Токмаков писал Андриасовым из Запорожья, из Тагила, из Кривого Рога и каждый раз звал на работу и жаловался на одиночество.
Письмо из Запорожья пришло в то время, когда Баграт строил себе дом. Он плотничал, один ворочал такие бревна, что мать Тани только ахала. Распоряжалась на стройке Таня, недаром она чертежница.
Письмо из Тагила пришло, когда Баграт работал в сельской кузнице молотобойцем. В тот послевоенный год у кузнеца в сожженной деревне дела хватало. Ни полосового, ни шинного железа не было, но за деревенской околицей стоял подбитый немецкий танк, и кузнецы «раскулачивали» его.
Токмаков звал Андриасовых и в Кривой Рог. Но разве можно было двинуться в путь с грудным Сережкой? Они решили посидеть на месте еще с полгода. В то время по соседству начали восстанавливать мост. Таня устроилась копировщицей в чертежное бюро, а Баграт стал подручным клепальщика. Он соединял разлученные войной берега того самого Днепра, который некогда форсировал, на котором наводил временные переправы.

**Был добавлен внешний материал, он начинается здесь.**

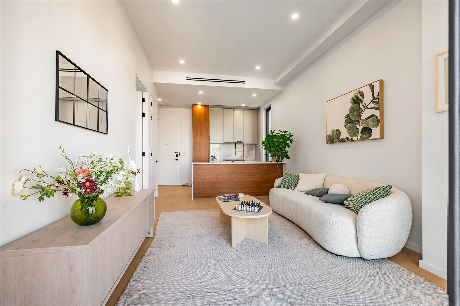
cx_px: 230
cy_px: 153
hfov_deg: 104.3
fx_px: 179
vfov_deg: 81.2
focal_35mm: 14
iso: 100
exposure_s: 1/160
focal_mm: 14
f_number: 8
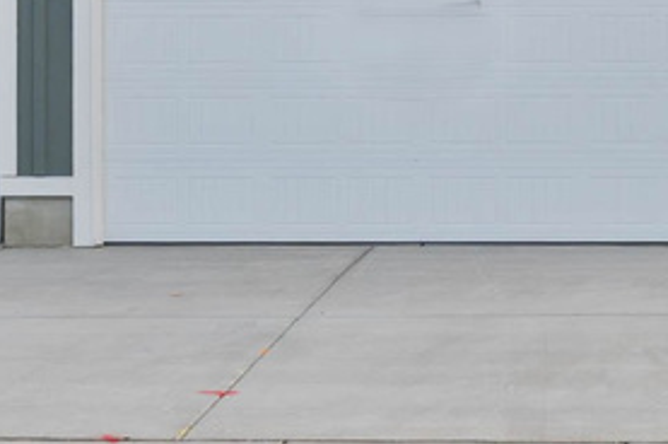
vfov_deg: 11.8
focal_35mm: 111
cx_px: 610
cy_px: -195
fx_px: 2057
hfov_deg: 18.1
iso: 320
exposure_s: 1/60
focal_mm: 30
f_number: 8
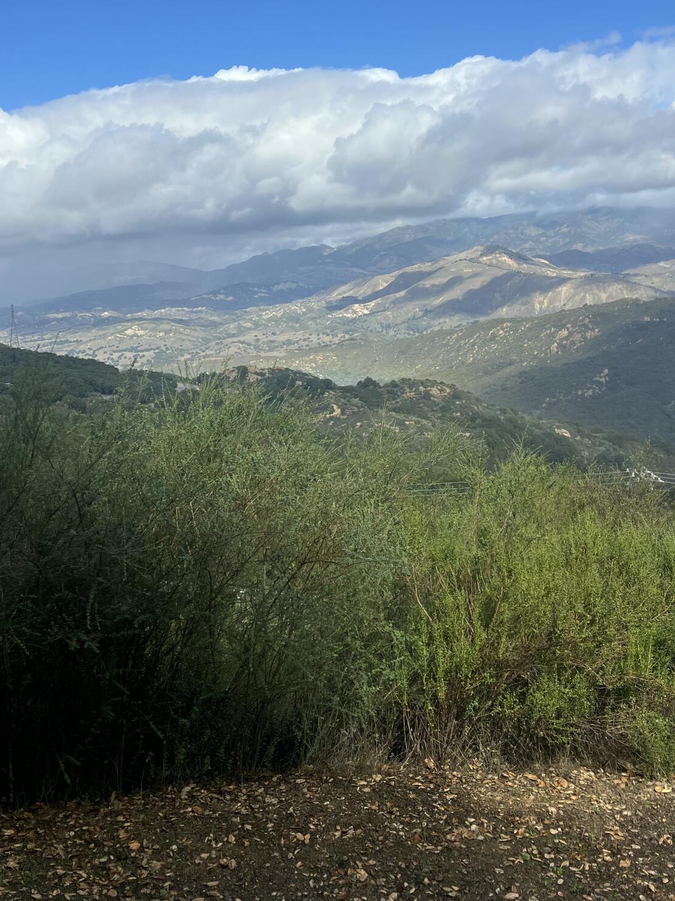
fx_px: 910
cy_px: 309
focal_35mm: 35
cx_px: 325
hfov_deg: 40.7
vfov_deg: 51.8
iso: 50
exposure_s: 1/4630
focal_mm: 5.7
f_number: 1.5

Но когда пришло письмо из Каменогорска, Андриасовы собрались в дорогу.
Токмаков встретил их на вокзале, привез к себе в Новоодиннадцатый поселок, и некоторое время они жили одной семьей. Но вскоре Токмаков определил Баграта подручным к клепальщику Карпухину, и Баграту дали комнату ближе к стройке.
Токмаков часто не доходил до своего дома и застревал у друзей. Он привык уже к их заботам.
Сейчас Таня, выслушав его просьбу, лукаво улыбнулась. Когда рубашка была выглажена, она предложила:
— А может, пойдем все вместе? Сережке зверей покажем!
Токмаков замялся.
— Зачем вместе? — догадался Баграт. Вдвоем всегда веселее!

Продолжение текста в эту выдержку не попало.